Durant les années 1920, entre 250 000 et 300 000 morts ont sillonné la France, le plus souvent en train, dans des wagons spéciaux. Ces morts étaient des soldats tombés au front et enterrés à la hâte sur les champs de bataille que la République française restituait à leurs familles, à leurs villages, parfois dans les territoires éloignés comme l’Algérie ou Saint-Pierre-et-Miquelon. Cette transhumance macabre est le sujet du formidable travail de Béatrix Pau qui a inspiré Pierre Lemaitre pour son roman Au revoir là-haut (Albin Michel).
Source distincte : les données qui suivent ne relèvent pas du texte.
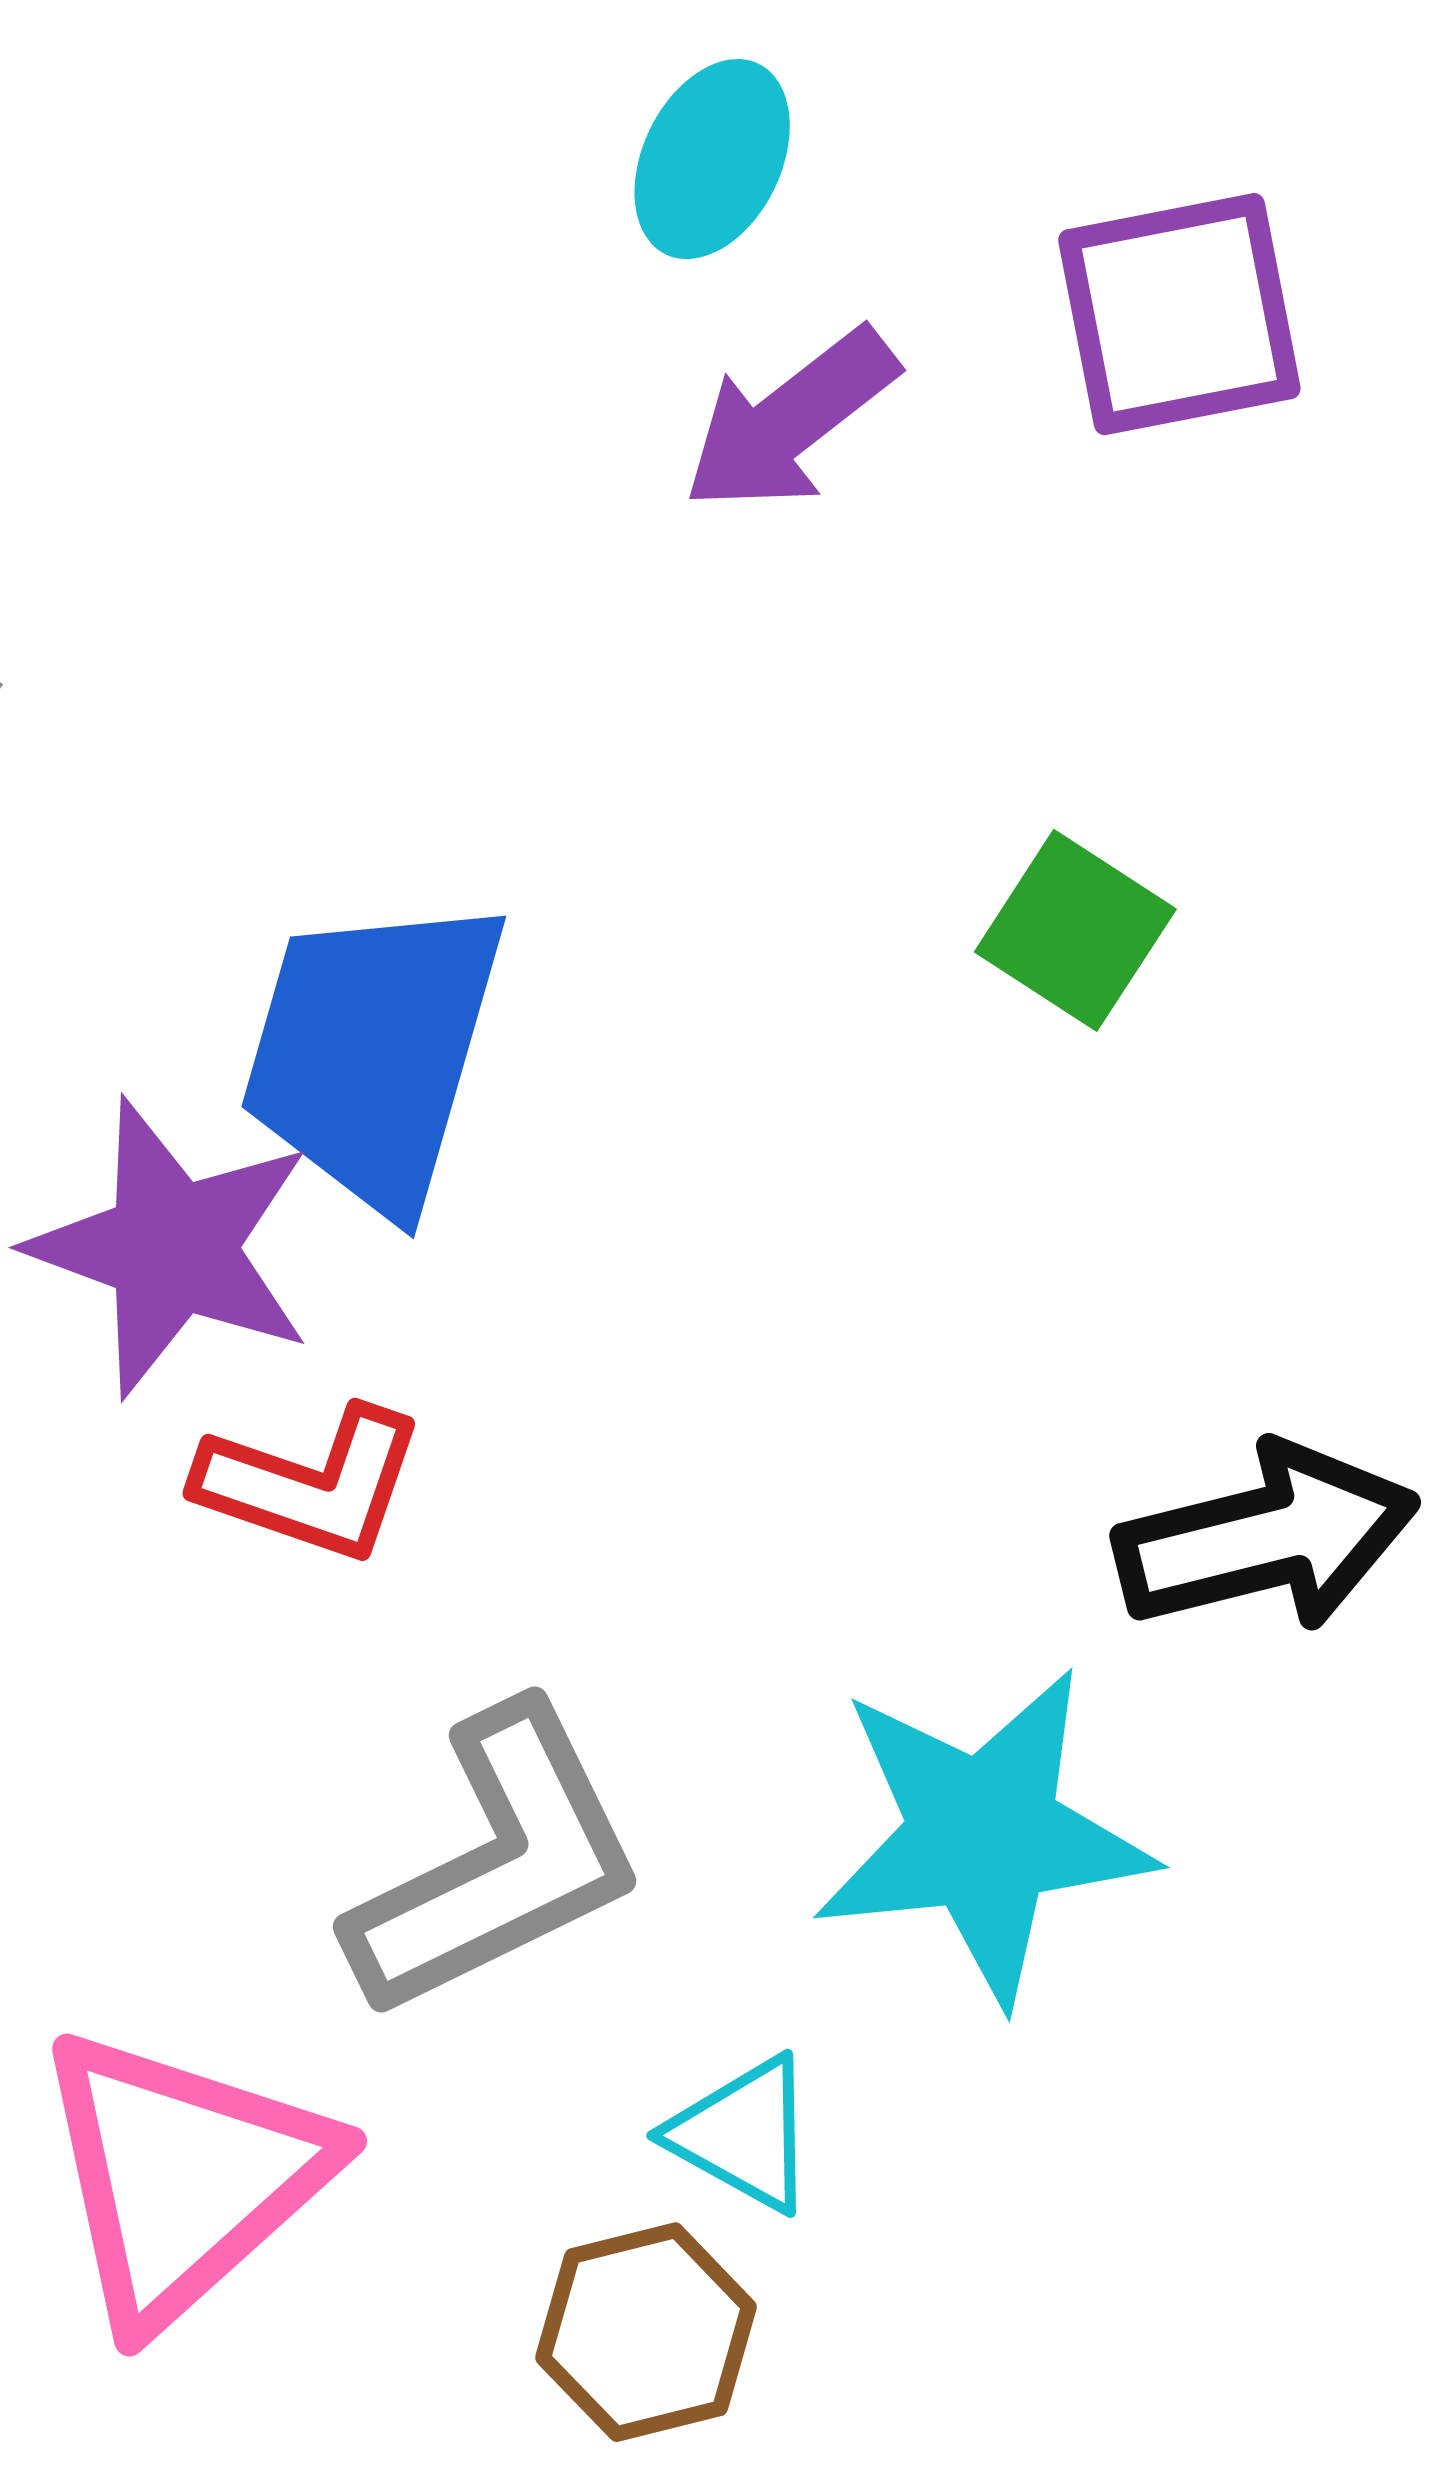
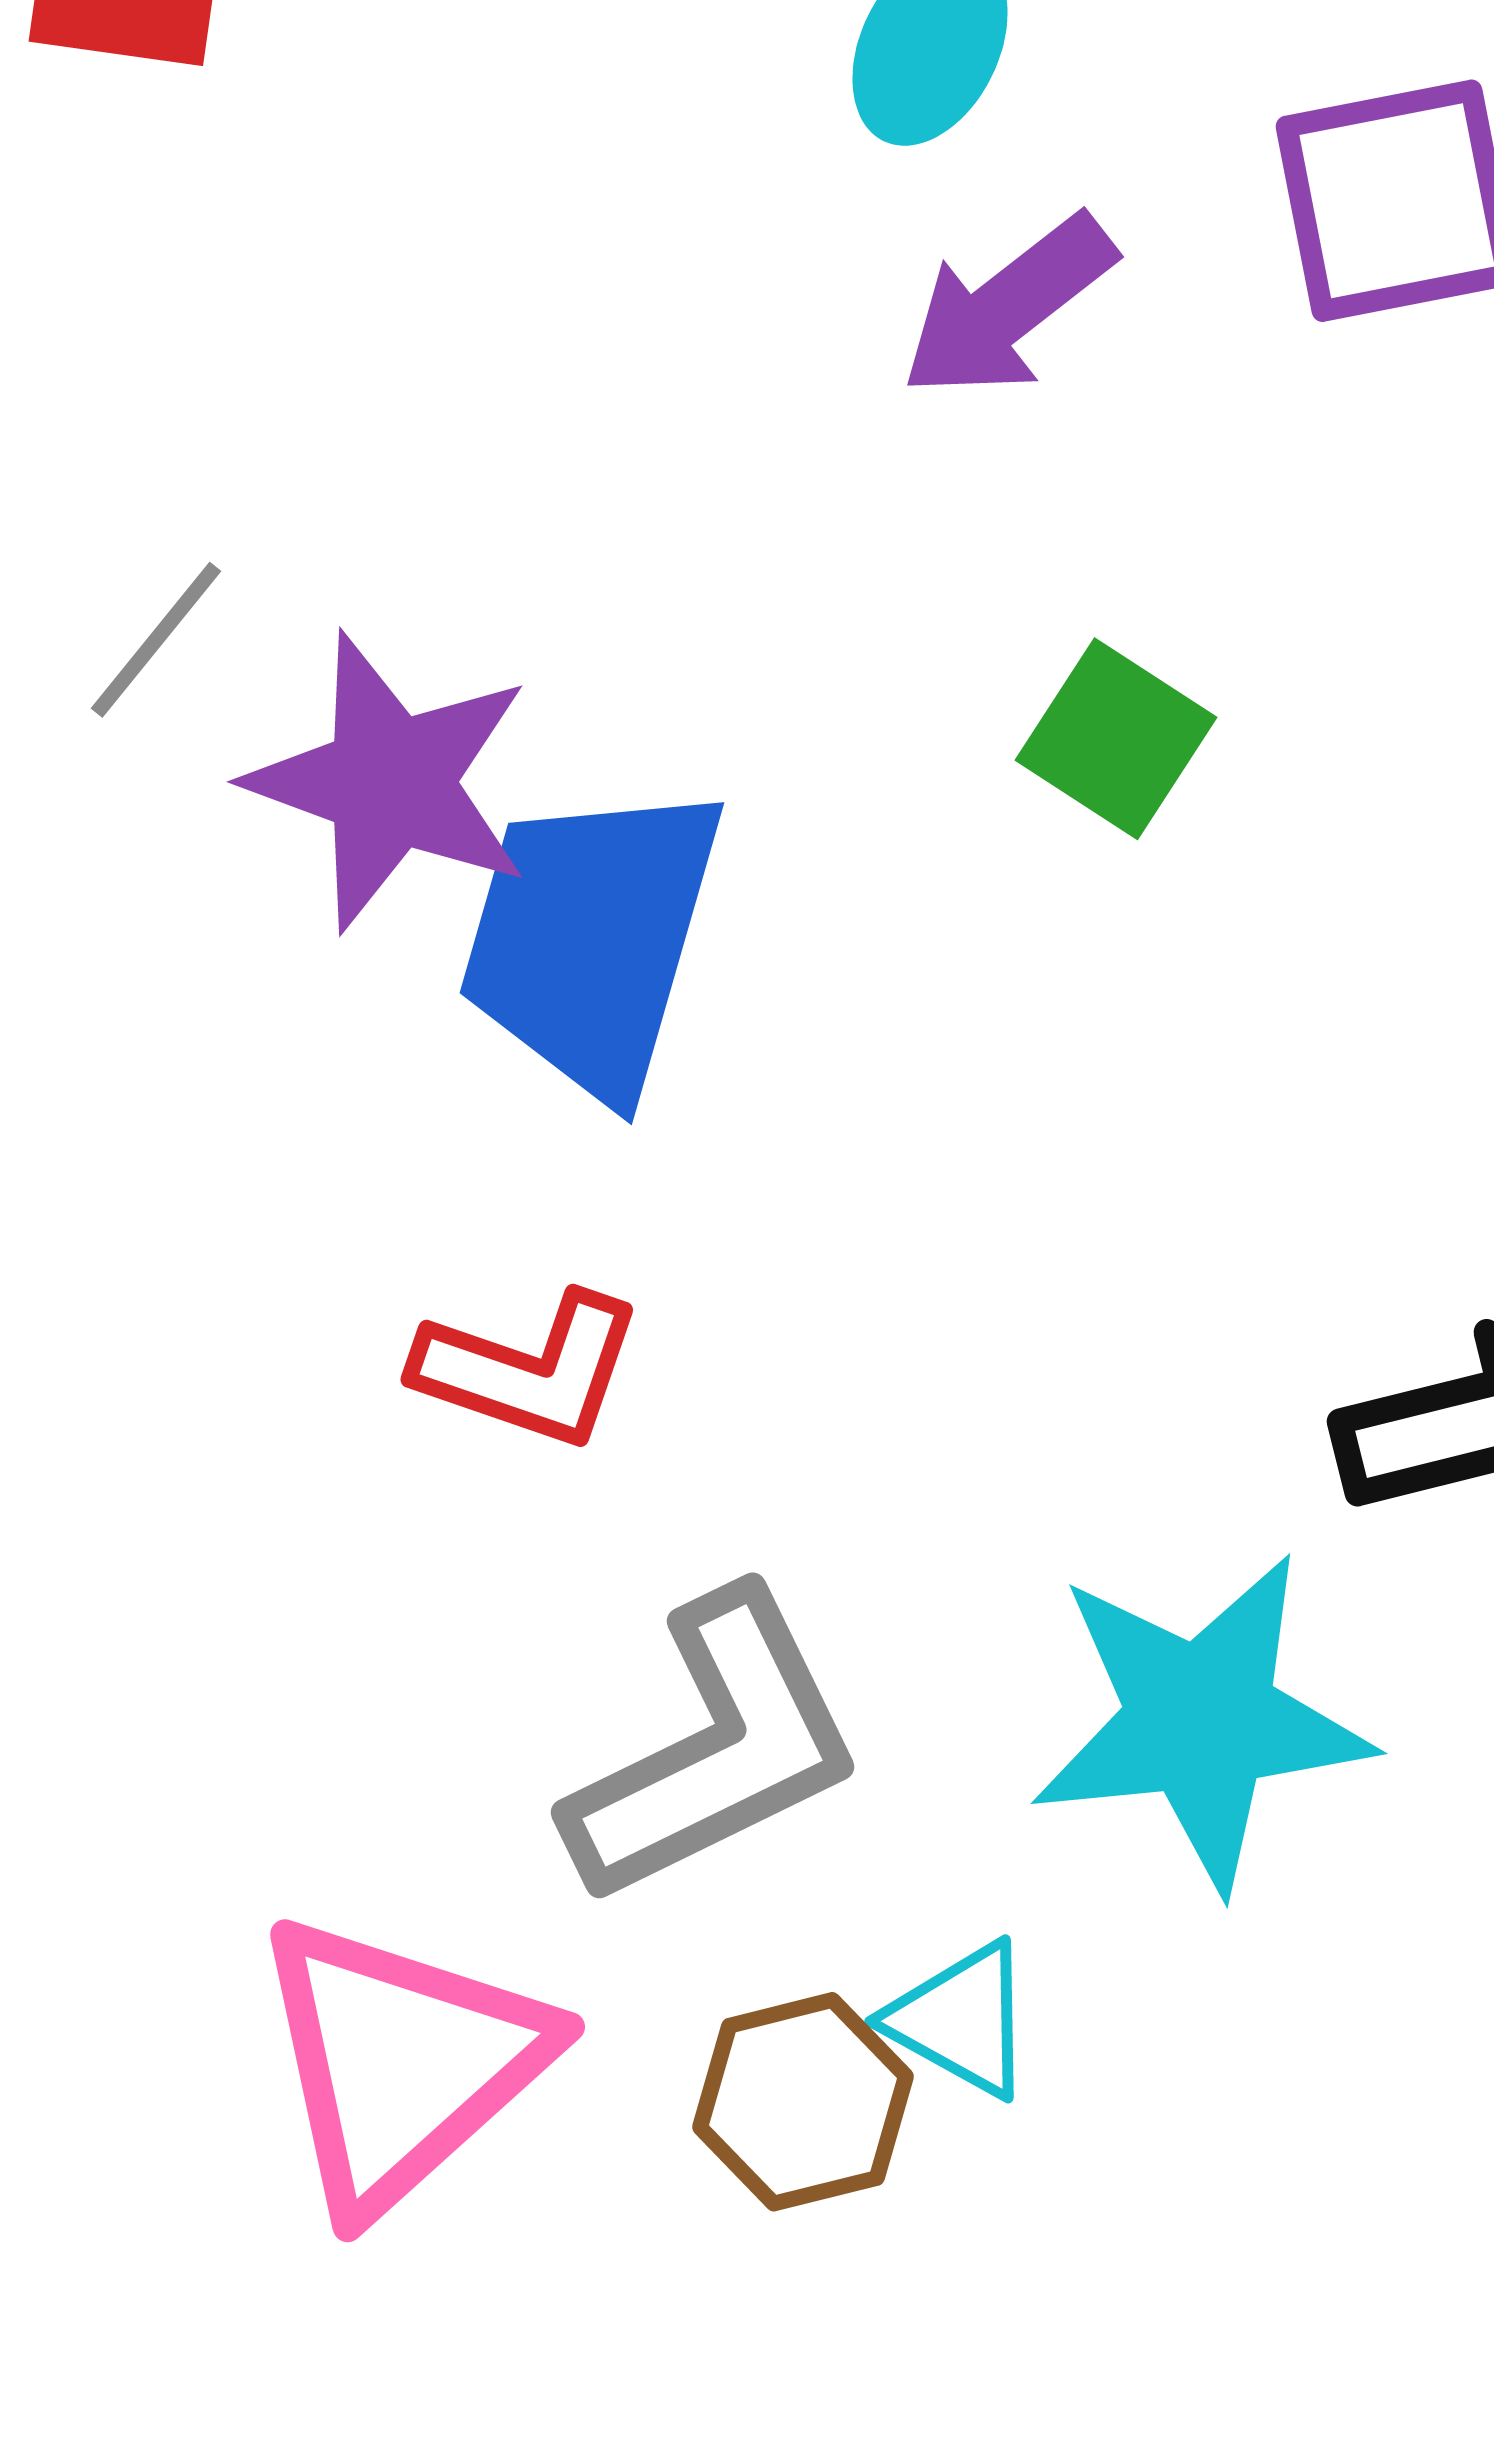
green square: (1075, 930) -> (1116, 739), moved
purple star: (172, 1248) -> (390, 782), moved
brown hexagon: (646, 2332) -> (803, 2102), moved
Le prix Goncourt 2013 rend d’ailleurs hommage, dans sa préface, à cette thèse débarrassée du jargon universitaire qui se dévore comme une enquête. Cela tient au fait que cette jeune enseignante s’appuie sur de nombreux cas concrets et qu’elle met au jour le scandale des "mercantis de la mort", ces entrepreneurs funèbres comme Albert Barrois ou les frères Perret qui ont fait fortune sur le dos des familles endeuillées pour ramener les dépouilles de leurs poilus, le plus souvent dans des conditions indécentes.
"Ramener le cadavre près des siens signifie rendre au mort les honneurs qu’il n’a pu avoir, lui dire au revoir une dernière fois et achever ainsi son travail de deuil." Béatrix Pau montre également que, pour la communauté et pour la Nation, c’est aussi un symbole d’unité. André Maginot, lui-même ancien combattant, mutilé et ministre des Pensions chargé de ce travail de restitution, a bien perçu la dimension de ce retour des morts de la Grande Guerre.
Avec le sens de l’anecdote puisée dans la consultation des archives, Béatrix Pau raconte ce travail d’exhumation et de d’inhumation des corps. Sur un sujet rebattu - 14-18 -, voici une approche neuve avec un traitement énergique. Un grand livre d’histoire. L. L.